In such instances, the offeror shall submit an application in addition to the applicable form (Meldung eines Rückkaufprogramms, Annonce d'un programme de rachat). The offeror shall in particular provide reasons for any items that deviate from the rules laid down in this Circular. The application shall be submitted to the Takeover Board no later than 20 trading days prior to the launch of the buyback programme.
The Takeover Board may vary the requirements and conditions of this Circular. If necessary, it may direct that the buyback programme must comply with any or all of the ordinary rules governing public takeover offers.
The buyback programme may only be launched ten trading days after the Takeover Board's decision is published.
Chapter 12 of the TOO is applicable. The fee shall be specified in accordance with Art. 118 para. 1 and 2 FMIO.
6.3 Content and publication of notice of a buyback
The minimum content of the notice of a buyback is governed by the Takeover Board’s form Meldung eines Rückkaufprogramms and Annonce d'un programme de rachat, respectively. The Takeover Board may require additional information.
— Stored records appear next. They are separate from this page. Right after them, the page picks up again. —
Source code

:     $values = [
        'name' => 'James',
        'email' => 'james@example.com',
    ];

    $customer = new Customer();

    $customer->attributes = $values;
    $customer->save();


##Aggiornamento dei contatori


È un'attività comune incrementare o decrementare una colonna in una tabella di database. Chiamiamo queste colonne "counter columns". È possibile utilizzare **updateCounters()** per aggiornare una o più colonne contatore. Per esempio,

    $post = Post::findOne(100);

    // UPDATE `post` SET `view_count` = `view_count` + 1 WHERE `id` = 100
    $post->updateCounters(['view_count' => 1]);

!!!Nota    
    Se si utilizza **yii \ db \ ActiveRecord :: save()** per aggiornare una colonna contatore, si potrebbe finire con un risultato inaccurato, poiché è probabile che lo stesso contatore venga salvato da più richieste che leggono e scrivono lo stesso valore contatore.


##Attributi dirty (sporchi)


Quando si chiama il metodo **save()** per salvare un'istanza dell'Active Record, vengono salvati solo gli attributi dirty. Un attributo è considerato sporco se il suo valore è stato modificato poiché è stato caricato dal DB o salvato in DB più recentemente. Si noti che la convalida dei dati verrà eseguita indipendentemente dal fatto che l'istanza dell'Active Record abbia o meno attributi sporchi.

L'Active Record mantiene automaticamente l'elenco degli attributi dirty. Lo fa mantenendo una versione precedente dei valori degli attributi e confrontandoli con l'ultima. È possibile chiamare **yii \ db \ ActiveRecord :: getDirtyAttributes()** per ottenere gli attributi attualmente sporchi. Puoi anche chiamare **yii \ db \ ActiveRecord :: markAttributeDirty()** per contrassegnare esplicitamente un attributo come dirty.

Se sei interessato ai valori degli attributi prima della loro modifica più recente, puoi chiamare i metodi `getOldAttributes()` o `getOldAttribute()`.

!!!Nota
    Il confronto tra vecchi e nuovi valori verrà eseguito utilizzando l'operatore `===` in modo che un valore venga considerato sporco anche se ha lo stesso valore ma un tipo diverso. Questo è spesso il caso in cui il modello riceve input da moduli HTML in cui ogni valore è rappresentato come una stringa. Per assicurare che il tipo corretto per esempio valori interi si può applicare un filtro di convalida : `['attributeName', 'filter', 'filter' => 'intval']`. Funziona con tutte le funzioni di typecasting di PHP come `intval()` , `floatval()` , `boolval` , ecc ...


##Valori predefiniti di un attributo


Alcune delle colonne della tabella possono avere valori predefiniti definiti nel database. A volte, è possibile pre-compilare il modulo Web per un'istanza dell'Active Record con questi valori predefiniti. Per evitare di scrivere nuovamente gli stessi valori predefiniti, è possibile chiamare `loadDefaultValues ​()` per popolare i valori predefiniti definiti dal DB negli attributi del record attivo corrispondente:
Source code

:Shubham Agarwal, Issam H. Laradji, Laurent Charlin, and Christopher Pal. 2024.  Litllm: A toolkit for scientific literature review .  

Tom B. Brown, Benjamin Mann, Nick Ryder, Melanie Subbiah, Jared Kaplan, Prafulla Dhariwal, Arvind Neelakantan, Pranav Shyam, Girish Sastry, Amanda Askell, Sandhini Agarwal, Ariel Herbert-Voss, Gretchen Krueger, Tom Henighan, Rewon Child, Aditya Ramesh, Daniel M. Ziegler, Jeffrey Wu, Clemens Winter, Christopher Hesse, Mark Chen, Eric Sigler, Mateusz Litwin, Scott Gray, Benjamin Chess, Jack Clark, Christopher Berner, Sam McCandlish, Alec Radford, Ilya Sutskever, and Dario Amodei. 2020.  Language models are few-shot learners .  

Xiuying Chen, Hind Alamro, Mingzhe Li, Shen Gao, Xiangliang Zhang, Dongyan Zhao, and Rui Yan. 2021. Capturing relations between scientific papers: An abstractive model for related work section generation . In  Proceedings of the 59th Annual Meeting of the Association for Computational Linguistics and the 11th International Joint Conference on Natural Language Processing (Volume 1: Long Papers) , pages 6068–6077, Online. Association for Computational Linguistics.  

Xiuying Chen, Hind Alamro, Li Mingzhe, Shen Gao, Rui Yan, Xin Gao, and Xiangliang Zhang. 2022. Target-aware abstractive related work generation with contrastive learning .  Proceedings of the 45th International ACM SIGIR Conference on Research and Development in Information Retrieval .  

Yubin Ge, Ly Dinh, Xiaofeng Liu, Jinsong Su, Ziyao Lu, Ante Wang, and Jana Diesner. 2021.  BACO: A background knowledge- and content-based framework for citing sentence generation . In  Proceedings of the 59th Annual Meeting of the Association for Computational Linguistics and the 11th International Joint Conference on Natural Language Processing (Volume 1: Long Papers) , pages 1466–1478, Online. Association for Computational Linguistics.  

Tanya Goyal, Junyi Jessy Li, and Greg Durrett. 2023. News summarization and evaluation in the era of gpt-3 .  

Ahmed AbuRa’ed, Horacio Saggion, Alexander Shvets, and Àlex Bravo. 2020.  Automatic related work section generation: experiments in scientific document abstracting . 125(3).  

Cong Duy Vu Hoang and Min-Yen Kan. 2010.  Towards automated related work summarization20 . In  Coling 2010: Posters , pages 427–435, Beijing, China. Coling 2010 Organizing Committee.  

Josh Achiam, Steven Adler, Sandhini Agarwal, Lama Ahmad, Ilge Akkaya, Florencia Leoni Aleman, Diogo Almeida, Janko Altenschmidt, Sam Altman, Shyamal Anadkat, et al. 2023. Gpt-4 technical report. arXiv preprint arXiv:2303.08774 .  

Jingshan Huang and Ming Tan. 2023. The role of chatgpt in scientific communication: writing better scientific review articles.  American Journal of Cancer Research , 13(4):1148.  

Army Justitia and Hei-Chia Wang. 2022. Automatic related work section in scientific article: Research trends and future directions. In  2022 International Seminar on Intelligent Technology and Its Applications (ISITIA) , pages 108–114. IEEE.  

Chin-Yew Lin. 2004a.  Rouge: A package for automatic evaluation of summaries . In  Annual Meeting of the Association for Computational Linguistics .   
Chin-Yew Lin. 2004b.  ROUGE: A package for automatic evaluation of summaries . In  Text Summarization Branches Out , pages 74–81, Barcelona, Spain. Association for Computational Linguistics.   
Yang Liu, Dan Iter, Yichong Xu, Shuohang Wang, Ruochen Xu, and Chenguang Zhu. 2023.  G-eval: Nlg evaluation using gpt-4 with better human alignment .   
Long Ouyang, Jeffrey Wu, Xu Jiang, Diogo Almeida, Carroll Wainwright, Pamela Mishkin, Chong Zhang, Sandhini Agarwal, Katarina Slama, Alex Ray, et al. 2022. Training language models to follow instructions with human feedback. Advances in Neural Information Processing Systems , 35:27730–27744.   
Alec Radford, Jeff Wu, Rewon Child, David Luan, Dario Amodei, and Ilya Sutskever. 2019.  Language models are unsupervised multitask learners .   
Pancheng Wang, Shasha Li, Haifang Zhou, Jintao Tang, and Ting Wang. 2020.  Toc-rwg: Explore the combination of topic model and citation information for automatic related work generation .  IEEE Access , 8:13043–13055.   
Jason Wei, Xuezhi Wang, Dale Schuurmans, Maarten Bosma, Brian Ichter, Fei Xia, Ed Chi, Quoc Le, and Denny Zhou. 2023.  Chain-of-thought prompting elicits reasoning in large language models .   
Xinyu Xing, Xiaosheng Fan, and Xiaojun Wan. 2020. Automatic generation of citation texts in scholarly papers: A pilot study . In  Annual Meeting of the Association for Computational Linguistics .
The notice of the buyback is to be published in accordance with Art. 6 and 7 TOO.
6.4 Amendments to buyback programmes
Amendments to buyback programmes, including any amendment to the purpose, are to be requested by submitting an application to the Takeover Board together with the reasons for the amendment(s). Amendments may be reviewed under the reporting procedure, provided the applicable requirements are met. In all other instances, the Takeover Board issues a decision.
On completion of the review process, the notice of the buyback is to be published in accordance with Art. 6 and 7 TOO.
6.5 Termination of buyback programmes
The offeror shall publish the number of repurchased equity securities in each class on its website one trading day after termination of the buyback programme and supply this information to the stock exchange and the Takeover Board as well as at least two financial information providers. The Takeover Board shall publish this information on its website.
6.6 Transitional provisions
This Circular replaces TOB Circular no. 1: Buyback programmes of 7 March 2013.
or all current buyback programmes, the transaction reports described in section 5 of Circular no. 1 of 7 March 2013 (based on the form "transaction reports during buyback programmes" - Transaktionsmeldungen während Rückkaufprogrammen) are to be replaced by publication in accordance with margins no. 27 to 30 by no later than 1 September 2013.
* References to statutory and regulatory instruments have been adapted following the enactment of the Financial Markets Infrastructure Act and its implementing ordinances.